(Page-level text extractions)
▼
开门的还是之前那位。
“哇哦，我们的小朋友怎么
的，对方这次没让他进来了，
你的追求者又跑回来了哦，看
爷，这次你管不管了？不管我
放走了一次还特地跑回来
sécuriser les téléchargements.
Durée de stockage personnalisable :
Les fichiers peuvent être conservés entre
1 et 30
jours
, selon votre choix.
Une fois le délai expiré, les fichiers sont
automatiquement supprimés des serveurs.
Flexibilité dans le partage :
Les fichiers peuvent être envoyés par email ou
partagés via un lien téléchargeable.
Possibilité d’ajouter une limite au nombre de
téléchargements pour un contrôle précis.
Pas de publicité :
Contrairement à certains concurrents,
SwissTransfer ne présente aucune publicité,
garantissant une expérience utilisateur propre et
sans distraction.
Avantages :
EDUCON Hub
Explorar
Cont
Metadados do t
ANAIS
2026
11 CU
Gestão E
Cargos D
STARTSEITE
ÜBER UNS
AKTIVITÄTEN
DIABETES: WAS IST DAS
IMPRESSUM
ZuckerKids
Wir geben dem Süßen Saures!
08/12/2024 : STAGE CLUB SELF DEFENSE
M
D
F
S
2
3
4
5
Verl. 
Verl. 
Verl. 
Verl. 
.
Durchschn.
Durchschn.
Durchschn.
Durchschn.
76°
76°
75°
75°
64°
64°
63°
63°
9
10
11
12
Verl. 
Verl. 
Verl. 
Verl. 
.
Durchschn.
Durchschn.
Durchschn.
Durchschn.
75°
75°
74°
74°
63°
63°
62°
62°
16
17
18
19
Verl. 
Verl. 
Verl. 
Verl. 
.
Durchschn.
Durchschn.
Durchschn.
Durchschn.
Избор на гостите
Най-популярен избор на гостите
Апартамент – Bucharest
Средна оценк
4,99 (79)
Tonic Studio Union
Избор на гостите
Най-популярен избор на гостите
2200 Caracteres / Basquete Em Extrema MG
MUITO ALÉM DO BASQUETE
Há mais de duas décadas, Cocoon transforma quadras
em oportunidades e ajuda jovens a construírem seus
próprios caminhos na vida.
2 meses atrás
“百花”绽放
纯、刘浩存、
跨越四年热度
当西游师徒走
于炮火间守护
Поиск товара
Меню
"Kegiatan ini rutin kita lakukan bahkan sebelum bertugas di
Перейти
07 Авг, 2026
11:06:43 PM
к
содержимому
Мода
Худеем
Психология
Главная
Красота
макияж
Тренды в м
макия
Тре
▲
Find the lines above that contain the word "publicité" and collect them.

_Result of this task_
Pas de publicité :
SwissTransfer ne présente aucune publicité,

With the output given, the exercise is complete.